Trolling in Internet terms refers to certain miscreants trying to incite hate, flame wars or intentionally upset other users on social networking websites. In a world where everyone has an opinion to share online, trolls have become a menace for genuine users of websites such as Twitter. The power of these troll accounts go so far as to being responsible for making or breaking a government, well illustrated by the 2017 United States Presidential election. Many attempts have been made by Twitter to curb such activity waging a war against trolls to promote ‘conversational health’ on the platform. It has previously used features such as reply limiting and hiding responses to keep internet trolls at bay.


Previous efforts to curb trolling have involved monitoring hashtags, tweet timings, mentions, etc. of known troll accounts. However, Sergei’s algorithms look at the contents of the tweets themselves. The researcher used a large sample of tweets from known Russian troll accounts and tweets from members of congress in the United States. He used the algorithm to show distinctive patterns which can easily identify a troll’s tweet from that of US Congressmen. The data obtained showed patterns of differences in the choice of words to the pairing of words in the tweets. On testing the algorithms, Manakhov found that only 50 tweets were needed to detect these patterns and find the trolls.


Such a method of curbing troll tweets and accounts could in theory help prevent hate speech, fake news, cyber bullying and the use of social media for political gain. The method can also in the future be implemented in different areas such as malicious messages and cyber fraud detection. However, it is going to be a while before a more refined version of this algorithm is deployed on a large scale. At the moment the algorithms are capable of differentiating only public figures from trolls ruling out regular Twitter users. Further research is on regarding the accuracy of the algorithms in pointing out troll tweets from tweets of genuine users who are not public figures.

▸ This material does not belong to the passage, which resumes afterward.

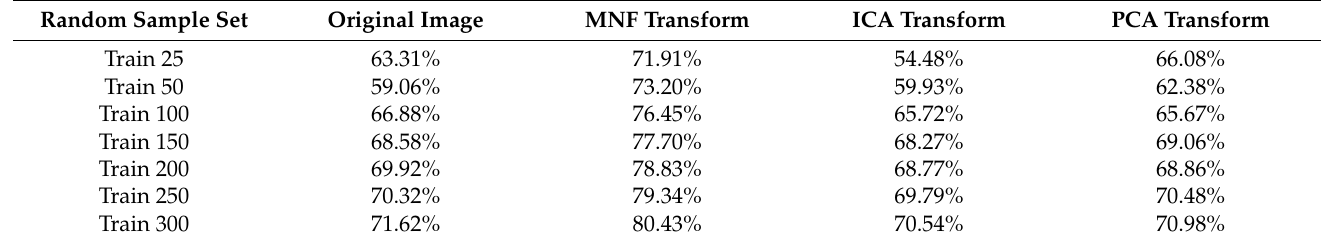
Table 2. RF classification accuracy evaluation of random sample sets in the Honghu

The news has re-sparked the debate of Twitter’s approach of allegedly curbing free speech and suppressing tweets which carry strong or unpopular opinions. However, considering the amount of fake news circulating on social media platforms today, Manakhov’s research comes as a blessing to netizens providing a safer and better surfing experience. Looking at the above from the context of an Indian user, such an algorithm would curb the constant practice of hate speech on the platform while also keeping state backed troll accounts at bay.